_What is needed_. Copy every line of the data in which the word "Station" occurs.

_Source information_.
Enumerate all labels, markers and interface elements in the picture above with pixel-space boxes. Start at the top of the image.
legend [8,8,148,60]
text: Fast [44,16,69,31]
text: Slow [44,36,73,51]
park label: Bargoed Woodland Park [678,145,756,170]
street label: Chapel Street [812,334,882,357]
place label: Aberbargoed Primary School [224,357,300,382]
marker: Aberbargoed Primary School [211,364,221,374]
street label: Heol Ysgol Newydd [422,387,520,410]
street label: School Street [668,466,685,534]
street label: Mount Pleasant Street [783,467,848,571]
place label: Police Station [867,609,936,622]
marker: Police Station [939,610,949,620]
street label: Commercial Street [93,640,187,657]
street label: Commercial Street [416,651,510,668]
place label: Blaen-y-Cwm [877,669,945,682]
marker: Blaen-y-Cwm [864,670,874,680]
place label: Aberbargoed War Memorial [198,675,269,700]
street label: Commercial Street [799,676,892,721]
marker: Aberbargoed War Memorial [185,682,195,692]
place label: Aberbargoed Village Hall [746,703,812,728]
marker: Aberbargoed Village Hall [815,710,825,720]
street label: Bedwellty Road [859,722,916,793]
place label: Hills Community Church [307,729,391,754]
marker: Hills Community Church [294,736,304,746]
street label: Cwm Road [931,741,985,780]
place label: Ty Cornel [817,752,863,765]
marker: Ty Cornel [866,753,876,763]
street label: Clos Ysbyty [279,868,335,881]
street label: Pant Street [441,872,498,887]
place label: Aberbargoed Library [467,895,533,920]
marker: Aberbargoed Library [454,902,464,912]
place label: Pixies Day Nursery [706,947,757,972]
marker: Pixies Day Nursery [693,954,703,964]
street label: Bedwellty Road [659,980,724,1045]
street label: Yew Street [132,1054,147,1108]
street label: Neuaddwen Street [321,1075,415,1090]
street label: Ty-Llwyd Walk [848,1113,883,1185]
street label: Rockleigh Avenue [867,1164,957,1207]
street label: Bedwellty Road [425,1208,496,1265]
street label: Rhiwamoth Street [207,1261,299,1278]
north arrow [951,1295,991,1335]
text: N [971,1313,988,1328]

_Reply to the task_.
place label: Police Station [867,609,936,622]
marker: Police Station [939,610,949,620]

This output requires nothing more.